TASKS:
(a) Copy out the passage on lane recommendation maps, starting with "Of course, the" and going on through "situation to change.".
(b) Say whether each statement agrees with the passage on lane recommendation maps. Answer yes or no, and quote the deciding words of the passage.
(i) On receiving the notification, the control center 200 switches the vehicle TV from automatic driving mode to remote control mode.
(ii) In remote control mode, an operator at the control center 200 must always drive the vehicle TV manually.
(iii) In FIG. 12, the area indicated by the thick arrow is shaded lightly.
(c) Extend the passage on lane recommendation maps, starting after its final sentence.

PROVIDED PASSAGE:
==================================================

Furthermore, the recommended map for each lane of the road may include a section in which all lanes in the section to the destination are low in recommendation. In the example of FIG. 12, the area indicated by the thick arrow is shaded heavily, indicating that the two lanes above and below have a low recommendation. In this case, the driving assistance device 100 transmits a notification to the control center 200 requesting driving assistance. The control center 200, having received the notification, switches the vehicle TV from automatic driving mode to remote control mode and operates the vehicle TV. In this way, it becomes possible to respond to worsening road conditions that cannot be handled by changing lanes. Furthermore, the control center 200 may operate to automatically switch to remote control mode in response to the notification.

Of course, the vehicle TV that has received the recommended map for each lane of the road may request the control center 200 to switch to remote control mode. The remote control mode may be in a form in which the operator at the control center 200 directly operates the vehicle TV manually, or in a form in which instructions are given to a computer installed in the vehicle TV. For example, in the case of FIG. 12, the operator can take measures such as slowing down the vehicle TV to pass through an area with a low recommendation level. The operator may also take measures such as stopping the vehicle TV and waiting for the situation to change.

==================================================

RECORDS SUPPLIED:
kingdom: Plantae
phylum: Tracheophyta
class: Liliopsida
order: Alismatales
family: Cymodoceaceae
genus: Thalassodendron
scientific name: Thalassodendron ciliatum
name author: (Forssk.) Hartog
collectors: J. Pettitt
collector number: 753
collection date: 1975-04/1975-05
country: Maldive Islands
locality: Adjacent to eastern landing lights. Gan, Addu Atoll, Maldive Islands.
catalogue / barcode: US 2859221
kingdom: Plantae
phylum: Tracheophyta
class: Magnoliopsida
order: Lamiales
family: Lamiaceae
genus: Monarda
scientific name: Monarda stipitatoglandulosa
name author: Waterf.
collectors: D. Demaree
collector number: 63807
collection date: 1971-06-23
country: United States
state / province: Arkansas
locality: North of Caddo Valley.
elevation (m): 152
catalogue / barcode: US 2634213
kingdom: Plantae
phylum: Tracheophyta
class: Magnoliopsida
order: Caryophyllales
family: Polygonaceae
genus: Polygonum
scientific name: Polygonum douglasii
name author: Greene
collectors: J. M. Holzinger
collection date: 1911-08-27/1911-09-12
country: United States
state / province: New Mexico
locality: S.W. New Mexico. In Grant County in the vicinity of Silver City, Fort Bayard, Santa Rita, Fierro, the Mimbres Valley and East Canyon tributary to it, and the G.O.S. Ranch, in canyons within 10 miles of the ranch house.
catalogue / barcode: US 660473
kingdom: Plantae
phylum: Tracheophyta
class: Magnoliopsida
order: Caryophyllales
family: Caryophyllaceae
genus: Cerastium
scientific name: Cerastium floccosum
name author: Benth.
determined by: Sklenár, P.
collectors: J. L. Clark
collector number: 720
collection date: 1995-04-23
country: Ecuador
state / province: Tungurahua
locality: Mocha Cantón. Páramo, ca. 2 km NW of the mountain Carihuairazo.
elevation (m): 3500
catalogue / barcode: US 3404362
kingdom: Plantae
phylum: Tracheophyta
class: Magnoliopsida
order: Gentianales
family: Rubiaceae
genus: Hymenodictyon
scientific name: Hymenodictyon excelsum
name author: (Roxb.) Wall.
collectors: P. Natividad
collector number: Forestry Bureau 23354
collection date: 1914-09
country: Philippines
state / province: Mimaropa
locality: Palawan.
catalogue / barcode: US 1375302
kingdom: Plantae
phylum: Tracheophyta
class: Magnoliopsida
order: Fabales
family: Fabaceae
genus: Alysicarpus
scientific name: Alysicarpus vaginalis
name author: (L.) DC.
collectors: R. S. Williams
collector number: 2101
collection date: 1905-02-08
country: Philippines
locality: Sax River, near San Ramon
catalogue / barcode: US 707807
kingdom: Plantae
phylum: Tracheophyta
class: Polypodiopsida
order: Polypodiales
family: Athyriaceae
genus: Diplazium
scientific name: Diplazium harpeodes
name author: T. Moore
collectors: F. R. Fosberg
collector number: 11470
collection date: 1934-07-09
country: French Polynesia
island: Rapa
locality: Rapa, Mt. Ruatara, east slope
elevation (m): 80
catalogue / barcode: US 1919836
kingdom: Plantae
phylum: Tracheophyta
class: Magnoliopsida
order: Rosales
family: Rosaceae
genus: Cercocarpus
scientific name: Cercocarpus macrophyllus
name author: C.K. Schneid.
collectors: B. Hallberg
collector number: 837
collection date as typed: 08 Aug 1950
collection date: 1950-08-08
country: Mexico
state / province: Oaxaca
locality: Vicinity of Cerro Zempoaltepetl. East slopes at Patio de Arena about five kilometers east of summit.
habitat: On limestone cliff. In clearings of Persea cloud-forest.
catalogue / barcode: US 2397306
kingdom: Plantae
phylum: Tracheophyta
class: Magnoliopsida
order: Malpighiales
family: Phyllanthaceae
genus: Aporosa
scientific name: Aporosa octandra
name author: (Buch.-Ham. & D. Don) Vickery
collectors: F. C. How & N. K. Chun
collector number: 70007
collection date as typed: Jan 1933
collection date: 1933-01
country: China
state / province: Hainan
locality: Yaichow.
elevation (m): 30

==================================================

ANSWERS FOR THE EXERCISE:
(a)
Of course, the vehicle TV that has received the recommended map for each lane of the road may request the control center 200 to switch to remote control mode. The remote control mode may be in a form in which the operator at the control center 200 directly operates the vehicle TV manually, or in a form in which instructions are given to a computer installed in the vehicle TV. For example, in the case of FIG. 12, the operator can take measures such as slowing down the vehicle TV to pass through an area with a low recommendation level. The operator may also take measures such as stopping the vehicle TV and waiting for the situation to change.

(b)
(i) Yes: "The control center 200, having received the notification, switches the vehicle TV from automatic driving mode to remote control mode and operates the vehicle TV."
(ii) No: "or in a form in which instructions are given to a computer installed in the vehicle TV"
(iii) No: "the area indicated by the thick arrow is shaded heavily"

(c)
In this way, the recommended maps for each lane of the road can not only be provided to the vehicle TV, but can also be used as information to determine whether or not assistance is required for the vehicle TV.

Second Embodiment
Next, a second embodiment in which operation management of a plurality of vehicles TV1-TV2 using driving support information will be described. FIG. 13 is a diagram showing another configuration of the present disclosure. The first difference from the configuration shown in FIG. 6 is that an evaluation unit 107 is added to the driving support device 100a. The second difference is that the operation of the route calculation unit 101a and the driving support information creation unit 105a is different, and the driving route is reviewed according to the evaluation of the evaluation unit 107. The other configurations are the same as those in FIG. 6, so the following description will focus on the differences.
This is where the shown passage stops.